*Exercise brief*. Retrieve every line from the records in which the word "POLICY" occurs.

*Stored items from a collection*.
[Start of section]

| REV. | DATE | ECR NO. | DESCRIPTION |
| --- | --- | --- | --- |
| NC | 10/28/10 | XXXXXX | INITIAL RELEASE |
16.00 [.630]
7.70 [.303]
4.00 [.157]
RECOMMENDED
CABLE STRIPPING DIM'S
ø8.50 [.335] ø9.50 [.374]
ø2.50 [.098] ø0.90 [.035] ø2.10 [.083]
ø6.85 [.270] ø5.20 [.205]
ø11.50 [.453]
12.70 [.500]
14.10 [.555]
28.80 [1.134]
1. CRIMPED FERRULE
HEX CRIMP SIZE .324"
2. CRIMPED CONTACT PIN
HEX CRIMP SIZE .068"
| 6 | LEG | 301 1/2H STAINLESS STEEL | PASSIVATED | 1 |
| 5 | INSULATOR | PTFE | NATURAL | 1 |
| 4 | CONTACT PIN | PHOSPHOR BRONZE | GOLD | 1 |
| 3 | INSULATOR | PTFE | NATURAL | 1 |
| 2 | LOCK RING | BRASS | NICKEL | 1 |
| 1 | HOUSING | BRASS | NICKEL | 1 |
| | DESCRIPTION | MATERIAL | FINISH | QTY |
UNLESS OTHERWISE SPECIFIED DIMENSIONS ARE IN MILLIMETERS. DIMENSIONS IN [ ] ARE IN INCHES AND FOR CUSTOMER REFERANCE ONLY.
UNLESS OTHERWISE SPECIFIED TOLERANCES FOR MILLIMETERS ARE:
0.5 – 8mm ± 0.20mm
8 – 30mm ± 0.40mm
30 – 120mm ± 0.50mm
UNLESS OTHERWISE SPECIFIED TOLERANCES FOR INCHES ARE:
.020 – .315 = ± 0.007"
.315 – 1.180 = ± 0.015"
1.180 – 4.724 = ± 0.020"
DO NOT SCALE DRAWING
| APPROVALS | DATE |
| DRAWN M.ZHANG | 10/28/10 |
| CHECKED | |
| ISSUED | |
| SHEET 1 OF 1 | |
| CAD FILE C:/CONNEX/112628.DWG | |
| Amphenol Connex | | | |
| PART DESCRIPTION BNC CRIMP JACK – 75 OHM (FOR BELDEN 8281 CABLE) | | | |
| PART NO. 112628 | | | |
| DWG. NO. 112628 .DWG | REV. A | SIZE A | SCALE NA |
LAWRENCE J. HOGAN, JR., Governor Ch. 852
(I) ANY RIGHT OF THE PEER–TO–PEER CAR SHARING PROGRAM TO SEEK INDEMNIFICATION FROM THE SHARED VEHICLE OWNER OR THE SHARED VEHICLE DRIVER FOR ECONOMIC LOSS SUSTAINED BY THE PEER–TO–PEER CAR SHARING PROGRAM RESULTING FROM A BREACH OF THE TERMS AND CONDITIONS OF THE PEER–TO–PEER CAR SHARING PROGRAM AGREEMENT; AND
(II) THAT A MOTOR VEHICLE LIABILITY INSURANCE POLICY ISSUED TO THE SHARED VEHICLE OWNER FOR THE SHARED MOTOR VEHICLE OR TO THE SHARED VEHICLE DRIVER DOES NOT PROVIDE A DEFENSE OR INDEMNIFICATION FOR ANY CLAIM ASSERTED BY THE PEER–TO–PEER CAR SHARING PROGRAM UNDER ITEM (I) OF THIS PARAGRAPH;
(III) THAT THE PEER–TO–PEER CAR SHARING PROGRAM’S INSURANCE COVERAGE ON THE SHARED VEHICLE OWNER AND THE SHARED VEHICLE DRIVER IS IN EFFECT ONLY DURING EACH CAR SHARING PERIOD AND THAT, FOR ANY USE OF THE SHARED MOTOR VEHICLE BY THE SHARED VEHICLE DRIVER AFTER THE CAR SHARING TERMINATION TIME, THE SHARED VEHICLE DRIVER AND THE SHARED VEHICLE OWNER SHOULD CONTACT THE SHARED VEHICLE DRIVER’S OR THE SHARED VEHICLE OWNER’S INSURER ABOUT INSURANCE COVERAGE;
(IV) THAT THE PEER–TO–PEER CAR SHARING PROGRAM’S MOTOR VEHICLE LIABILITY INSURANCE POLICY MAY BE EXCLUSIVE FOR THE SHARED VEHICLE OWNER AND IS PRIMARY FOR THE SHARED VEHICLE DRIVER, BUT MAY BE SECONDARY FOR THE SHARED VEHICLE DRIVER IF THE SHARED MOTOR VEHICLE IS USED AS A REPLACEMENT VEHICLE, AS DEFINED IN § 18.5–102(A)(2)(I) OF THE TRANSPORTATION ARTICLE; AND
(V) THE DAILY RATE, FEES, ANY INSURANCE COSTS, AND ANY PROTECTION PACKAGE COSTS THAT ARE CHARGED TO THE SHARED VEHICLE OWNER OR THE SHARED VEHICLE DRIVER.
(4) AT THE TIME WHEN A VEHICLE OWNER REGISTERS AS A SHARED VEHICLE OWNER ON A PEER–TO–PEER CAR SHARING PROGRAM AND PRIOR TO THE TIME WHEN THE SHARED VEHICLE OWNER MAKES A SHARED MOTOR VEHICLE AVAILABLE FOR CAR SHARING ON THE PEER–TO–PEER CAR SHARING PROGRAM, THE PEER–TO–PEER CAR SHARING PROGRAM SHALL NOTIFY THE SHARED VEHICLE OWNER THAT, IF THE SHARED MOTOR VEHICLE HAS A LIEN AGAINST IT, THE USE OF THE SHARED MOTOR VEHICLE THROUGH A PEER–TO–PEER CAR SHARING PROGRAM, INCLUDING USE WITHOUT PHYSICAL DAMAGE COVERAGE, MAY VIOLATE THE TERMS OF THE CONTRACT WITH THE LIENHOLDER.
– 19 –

[End of section]

*Finished exercise*.
(II) THAT A MOTOR VEHICLE LIABILITY INSURANCE POLICY ISSUED TO THE SHARED VEHICLE OWNER FOR THE SHARED MOTOR VEHICLE OR TO THE SHARED VEHICLE DRIVER DOES NOT PROVIDE A DEFENSE OR INDEMNIFICATION FOR ANY CLAIM ASSERTED BY THE PEER–TO–PEER CAR SHARING PROGRAM UNDER ITEM (I) OF THIS PARAGRAPH;
(IV) THAT THE PEER–TO–PEER CAR SHARING PROGRAM’S MOTOR VEHICLE LIABILITY INSURANCE POLICY MAY BE EXCLUSIVE FOR THE SHARED VEHICLE OWNER AND IS PRIMARY FOR THE SHARED VEHICLE DRIVER, BUT MAY BE SECONDARY FOR THE SHARED VEHICLE DRIVER IF THE SHARED MOTOR VEHICLE IS USED AS A REPLACEMENT VEHICLE, AS DEFINED IN § 18.5–102(A)(2)(I) OF THE TRANSPORTATION ARTICLE; AND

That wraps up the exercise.